What Happened with Lego: The price of a brick - bmease
https://therealityprose.wordpress.com/2013/01/17/what_happened_with_lego/
======
kijin
In the early 80s, my parents went to garage sales and bought me tons of used
Lego sets. None of the sets were anywhere near complete, and most of them
didn't even come with a picture of the set they belonged to.

My parents just dumped everything into a large bin and gave me no instructions
other than what the shape of the blocks themselves suggested. There were parts
of cars, parts of airplanes, parts of castles and police stations and pirate
ships.

So I made flying cars, pirate castles, police ships, and everything in
between.

Later, when my parents could afford to buy me a brand-new Lego set for a
special occasion, I wouldn't even try to build what was shown on the cover.
All the new blocks would go into the bin with the old ones, and I'd mash them
together to build crazy things.

I think those Lego blocks made me become a programmer.

_DATA LINES_.
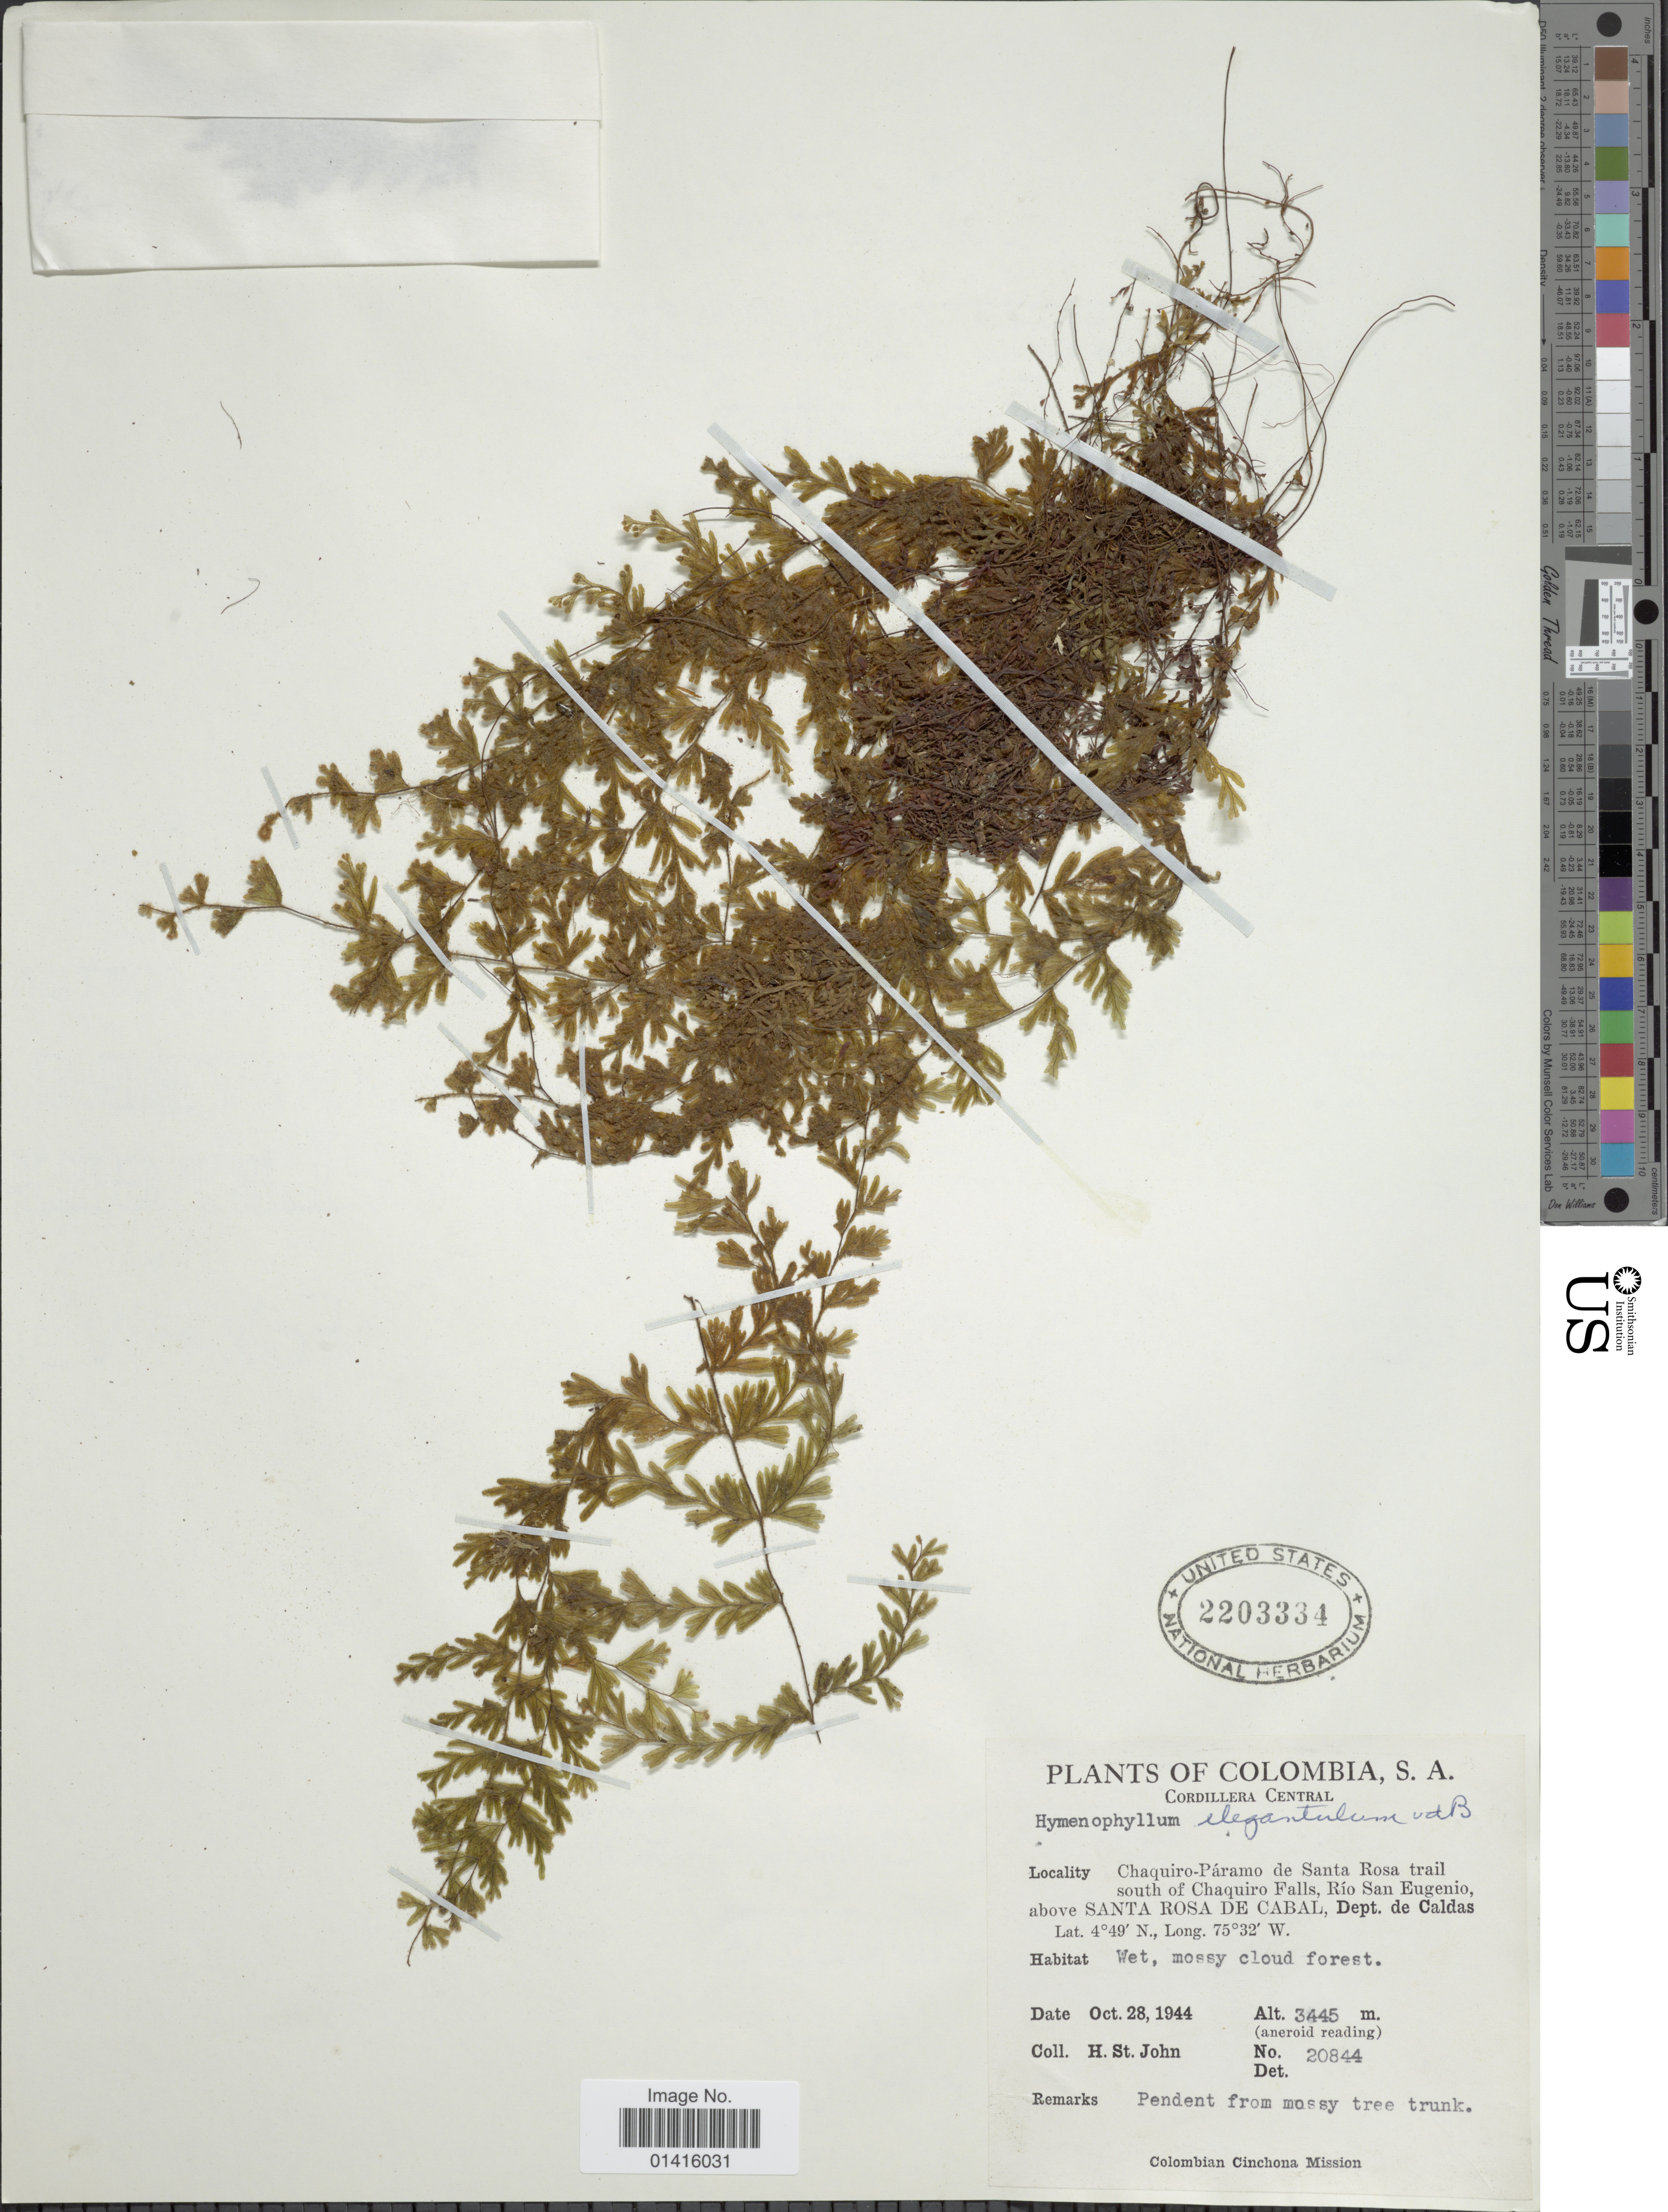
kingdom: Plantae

_DIRECTIVES_.
1: Answer these questions about the Lego comment, one per line:
(a) Where did the parents buy the used Lego sets in the early 80s?
(b) What did the writer do with the blocks from a brand-new set?
(c) What does the writer think the Lego blocks led to?
2: Rewrite the part of the Lego comment starting with "Later, when my" and going on through "build crazy things.", changing "bin" to "box".
3: Continue the Lego comment from where it stops.
Nothing in the listing is needed here.

_TASK RESPONSES_.
1:
(a) At garage sales.
(b) Put them into the bin with the old ones and mashed them together to build crazy things.
(c) Becoming a programmer.

2:
Later, when my parents could afford to buy me a brand-new Lego set for a
special occasion, I wouldn't even try to build what was shown on the cover.
All the new blocks would go into the box with the old ones, and I'd mash them
together to build crazy things.

3:
These days, when I browse the Lego section at any large toy store, all I see
are heavily customized ("licensed") sets that seriously restrict what you can
build with them. The bow of a ship is no longer a jagged stack of rectangular
blocks; it's a large, smooth, custom-molded piece that can't easily fit in
anything but a ship. They look beautiful, like a nice iOS app, but they no
longer inspire creativity like they used to. Instead of Minecraft, you get
FarmVille.

I could still build a pirate-themed spaceport with that set, of course, if I
had a lot of rectangular pieces. But most sets don't contain a lot of
versatile, rectanguler pieces anymore. You need to buy a very large set for
that.

So maybe that's part of the reason why we think Lego is getting more
expensive. There have always been small, cheap sets and large, expensive sets.
But unlike in the 80's, most of the small sets are no longer worth buying.
They are so heavily themed and custom molded that the average kid can't do
anything truly creative with them. Serious players are therefore forced to buy
large, expensive sets. Because if you buy a 1000-piece pirate ship, maybe half
of those pieces will still be useful when you later decide to build a nuclear
missile silo.

Some time ago, I heard that you could just order a bag of generic blocks from
Lego. I wonder if this is true, because if and when I have kids, I'd like to
buy them that. Or maybe I'll just ask my parents if they still have my old bin
of mismatched secondhand bricks.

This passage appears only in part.